St. John's College

Posted by Ellen

Every April, the town of Annapolis, Maryland, gears up for the annual croquet match between the Midshipmen of the Naval Academy and the Johnnys of the small liberal arts college across the street, St. John's.

Although the Naval Academy is an athletic powerhouse and St. John's is a haven for bookworms, the Johnnys routinely win the contest. But there is a non-athletic dimension to the event as well: costuming.

Spectators from both colleges show up in Gatsby-esque 1920s attire, notably including hats. And the St. John's team dresses in different uniforms every year, top secret till the day of the game.

This year, the Johnnys' secret uniform was . . . the same as the Naval Academy uniform, white pants with letter sweaters. The two teams were distinguishable, however, because the midshipmen wore shiny white dress shoes while the Johnnys wore whatever shoes they felt like wearing.

St. John's won, 3-1.

Posted by Ellen

In 1930, a lacrosse team made up of players from both Oxford and Cambridge toured the United States, taking on all comers and thrashing them.
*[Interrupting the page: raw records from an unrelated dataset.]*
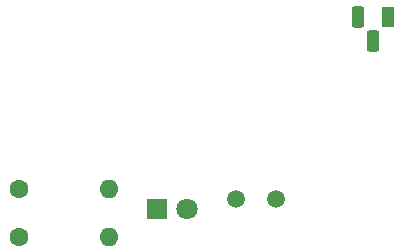
<source format=gbs>
G04 #@! TF.GenerationSoftware,KiCad,Pcbnew,9.0.1*
G04 #@! TF.CreationDate,2025-06-30T22:23:46+05:30*
G04 #@! TF.ProjectId,solder,736f6c64-6572-42e6-9b69-6361645f7063,rev?*
G04 #@! TF.SameCoordinates,Original*
G04 #@! TF.FileFunction,Soldermask,Bot*
G04 #@! TF.FilePolarity,Negative*
%FSLAX46Y46*%
G04 Gerber Fmt 4.6, Leading zero omitted, Abs format (unit mm)*
G04 Created by KiCad (PCBNEW 9.0.1) date 2025-06-30 22:23:46*
%MOMM*%
%LPD*%
G01*
G04 APERTURE LIST*
G04 Aperture macros list*
%AMRoundRect*
0 Rectangle with rounded corners*
0 $1 Rounding radius*
0 $2 $3 $4 $5 $6 $7 $8 $9 X,Y pos of 4 corners*
0 Add a 4 corners polygon primitive as box body*
4,1,4,$2,$3,$4,$5,$6,$7,$8,$9,$2,$3,0*
0 Add four circle primitives for the rounded corners*
1,1,$1+$1,$2,$3*
1,1,$1+$1,$4,$5*
1,1,$1+$1,$6,$7*
1,1,$1+$1,$8,$9*
0 Add four rect primitives between the rounded corners*
20,1,$1+$1,$2,$3,$4,$5,0*
20,1,$1+$1,$4,$5,$6,$7,0*
20,1,$1+$1,$6,$7,$8,$9,0*
20,1,$1+$1,$8,$9,$2,$3,0*%
G04 Aperture macros list end*
%ADD10C,1.500000*%
%ADD11C,1.600000*%
%ADD12O,1.600000X1.600000*%
%ADD13R,1.100000X1.800000*%
%ADD14RoundRect,0.275000X0.275000X0.625000X-0.275000X0.625000X-0.275000X-0.625000X0.275000X-0.625000X0*%
%ADD15R,1.800000X1.800000*%
%ADD16C,1.800000*%
G04 APERTURE END LIST*
D10*
G04 #@! TO.C,R3*
X137350000Y-78750000D03*
X140750000Y-78750000D03*
G04 #@! TD*
D11*
G04 #@! TO.C,R2*
X119020000Y-81950000D03*
D12*
X126640000Y-81950000D03*
G04 #@! TD*
D11*
G04 #@! TO.C,R1*
X119020000Y-77900000D03*
D12*
X126640000Y-77900000D03*
G04 #@! TD*
D13*
G04 #@! TO.C,Q1*
X150270000Y-63330000D03*
D14*
X149000000Y-65400000D03*
X147730000Y-63330000D03*
G04 #@! TD*
D15*
G04 #@! TO.C,D1*
X130680000Y-79610000D03*
D16*
X133220000Y-79610000D03*
G04 #@! TD*
M02*

</source>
Apparently, many of the Oxford-Cambridge stickmen were Americans studying abroad, including a number of Rhodes Scholars who had excelled at lacrosse during their undergraduate years.

Only one American team beat Oxford-Cambridge that season: the St. Johnnies from Annapolis, Maryland, shown here in short-shorts posing with the jacketed Englishmen in front of Washington, D.C.'s Central High School, where the game was played. St. John's won, 7-0.

St. John's College is now a super-intellectual "great books" school where students study the classics in the original Greek and have no time for intercollegiate sports. Every year, however, they do schedule one game against the athletic powerhouse located across the street from their campus in Annapolis, and they usually win handily. The game they play is croquet, and their opponents are the midshipmen of the U.S. Naval Academy, who complain that the Johnnies have all year to practice croquet, while midshipmen have to march and run and shine shoes and do all that other time-consuming navy stuff.